+++ Materials provided

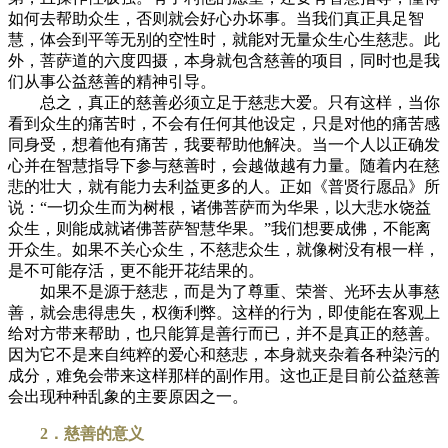
如何去帮助众生，否则就会好心办坏事。当我们真正具足智
慧，体会到平等无别的空性时，就能对无量众生心生慈悲。此
外，菩萨道的六度四摄，本身就包含慈善的项目，同时也是我
们从事公益慈善的精神引导。
总之，真正的慈善必须立足于慈悲大爱。只有这样，当你
看到众生的痛苦时，不会有任何其他设定，只是对他的痛苦感
同身受，想着他有痛苦，我要帮助他解决。当一个人以正确发
心并在智慧指导下参与慈善时，会越做越有力量。随着内在慈
悲的壮大，就有能力去利益更多的人。正如《普贤行愿品》所
说：“一切众生而为树根，诸佛菩萨而为华果，以大悲水饶益
众生，则能成就诸佛菩萨智慧华果。”我们想要成佛，不能离
开众生。如果不关心众生，不慈悲众生，就像树没有根一样，
是不可能存活，更不能开花结果的。
如果不是源于慈悲，而是为了尊重、荣誉、光环去从事慈
善，就会患得患失，权衡利弊。这样的行为，即使能在客观上
给对方带来帮助，也只能算是善行而已，并不是真正的慈善。
因为它不是来自纯粹的爱心和慈悲，本身就夹杂着各种染污的
成分，难免会带来这样那样的副作用。这也正是目前公益慈善
会出现种种乱象的主要原因之一。
2．慈善的意义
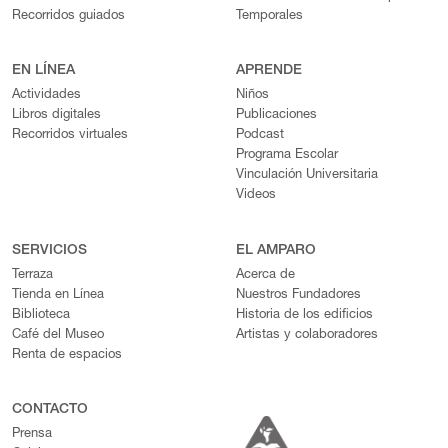
Recorridos guiados
Temporales
EN LÍNEA
APRENDE
Actividades
Niños
Libros digitales
Publicaciones
Recorridos virtuales
Podcast
Programa Escolar
Vinculación Universitaria
Videos
SERVICIOS
EL AMPARO
Terraza
Acerca de
Tienda en Línea
Nuestros Fundadores
Biblioteca
Historia de los edificios
Café del Museo
Artistas y colaboradores
Renta de espacios
CONTACTO
Prensa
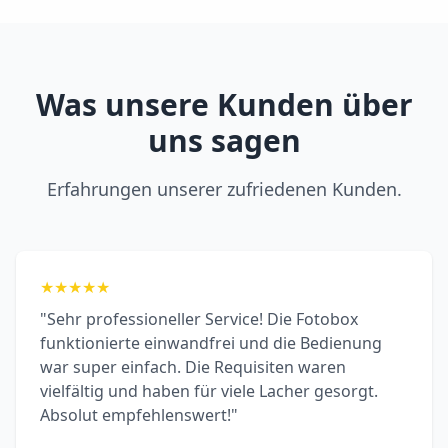
Was unsere Kunden über
uns sagen
Erfahrungen unserer zufriedenen Kunden.
★
★
★
★
★
"Sehr professioneller Service! Die Fotobox
funktionierte einwandfrei und die Bedienung
war super einfach. Die Requisiten waren
vielfältig und haben für viele Lacher gesorgt.
Absolut empfehlenswert!"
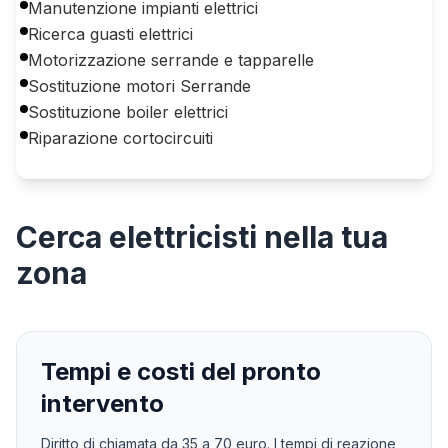
Manutenzione impianti elettrici
Ricerca guasti elettrici
Motorizzazione serrande e tapparelle
Sostituzione motori Serrande
Sostituzione boiler elettrici
Riparazione cortocircuiti
Cerca
elettricisti
nella tua
zona
Tempi e costi del pronto
intervento
Diritto di chiamata da
35
a
70
euro. I tempi di reazione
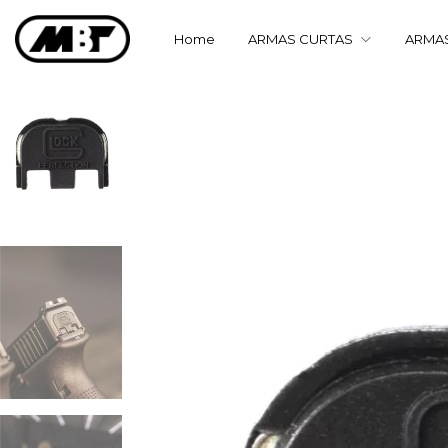
Home
ARMAS CURTAS
ARMA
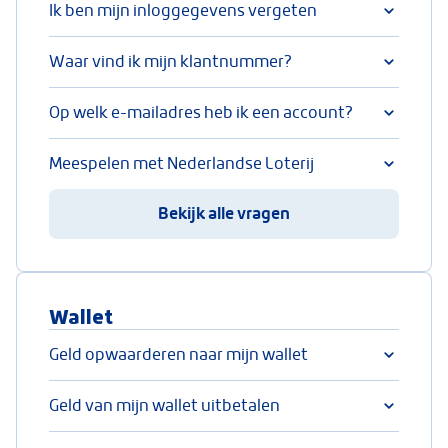
Ik ben mijn inloggegevens vergeten
Waar vind ik mijn klantnummer?
Op welk e-mailadres heb ik een account?
Meespelen met Nederlandse Loterij
Bekijk alle vragen
Wallet
Geld opwaarderen naar mijn wallet
Geld van mijn wallet uitbetalen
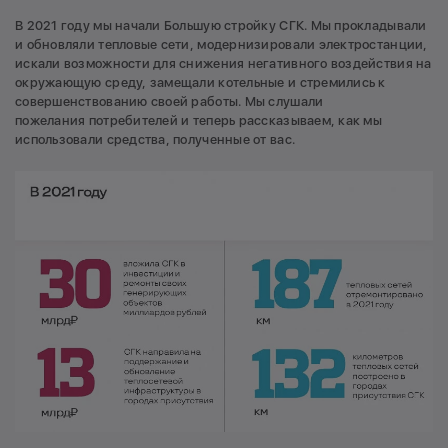
В 2021 году мы начали Большую стройку СГК. Мы прокладывали
3
Новосибирская область
и обновляли тепловые сети, модернизировали электростанции,
искали возможности для снижения негативного воздействия на
окружающую среду, замещали котельные и стремились к
4
Кемеровская область
совершенствованию своей работы. Мы слушали
пожелания потребителей и теперь рассказываем, как мы
использовали средства, полученные от вас.
5
Алтайский край
6
Республика Хакасия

++++++

- **What you have to do**:
Reproduce every line of text from all of the records above, word for word, leaving out the pictures.

- **Your response**:
如何去帮助众生，否则就会好心办坏事。当我们真正具足智
慧，体会到平等无别的空性时，就能对无量众生心生慈悲。此
外，菩萨道的六度四摄，本身就包含慈善的项目，同时也是我
们从事公益慈善的精神引导。
总之，真正的慈善必须立足于慈悲大爱。只有这样，当你
看到众生的痛苦时，不会有任何其他设定，只是对他的痛苦感
同身受，想着他有痛苦，我要帮助他解决。当一个人以正确发
心并在智慧指导下参与慈善时，会越做越有力量。随着内在慈
悲的壮大，就有能力去利益更多的人。正如《普贤行愿品》所
说：“一切众生而为树根，诸佛菩萨而为华果，以大悲水饶益
众生，则能成就诸佛菩萨智慧华果。”我们想要成佛，不能离
开众生。如果不关心众生，不慈悲众生，就像树没有根一样，
是不可能存活，更不能开花结果的。
如果不是源于慈悲，而是为了尊重、荣誉、光环去从事慈
善，就会患得患失，权衡利弊。这样的行为，即使能在客观上
给对方带来帮助，也只能算是善行而已，并不是真正的慈善。
因为它不是来自纯粹的爱心和慈悲，本身就夹杂着各种染污的
成分，难免会带来这样那样的副作用。这也正是目前公益慈善
会出现种种乱象的主要原因之一。
2．慈善的意义
Recorridos guiados
Temporales
EN LÍNEA
APRENDE
Actividades
Niños
Libros digitales
Publicaciones
Recorridos virtuales
Podcast
Programa Escolar
Vinculación Universitaria
Videos
SERVICIOS
EL AMPARO
Terraza
Acerca de
Tienda en Línea
Nuestros Fundadores
Biblioteca
Historia de los edificios
Café del Museo
Artistas y colaboradores
Renta de espacios
CONTACTO
Prensa
Was unsere Kunden über
uns sagen
Erfahrungen unserer zufriedenen Kunden.
★
★
★
★
★
"Sehr professioneller Service! Die Fotobox
funktionierte einwandfrei und die Bedienung
war super einfach. Die Requisiten waren
vielfältig und haben für viele Lacher gesorgt.
Absolut empfehlenswert!"
Manutenzione impianti elettrici
Ricerca guasti elettrici
Motorizzazione serrande e tapparelle
Sostituzione motori Serrande
Sostituzione boiler elettrici
Riparazione cortocircuiti
Cerca
elettricisti
nella tua
zona
Tempi e costi del pronto
intervento
Diritto di chiamata da
35
a
70
euro. I tempi di reazione
Home
ARMAS CURTAS
ARMA
Ik ben mijn inloggegevens vergeten
Waar vind ik mijn klantnummer?
Op welk e-mailadres heb ik een account?
Meespelen met Nederlandse Loterij
Bekijk alle vragen
Wallet
Geld opwaarderen naar mijn wallet
Geld van mijn wallet uitbetalen
В 2021 году мы начали Большую стройку СГК. Мы прокладывали
3
Новосибирская область
и обновляли тепловые сети, модернизировали электростанции,
искали возможности для снижения негативного воздействия на
окружающую среду, замещали котельные и стремились к
4
Кемеровская область
совершенствованию своей работы. Мы слушали
пожелания потребителей и теперь рассказываем, как мы
использовали средства, полученные от вас.
5
Алтайский край
6
Республика Хакасия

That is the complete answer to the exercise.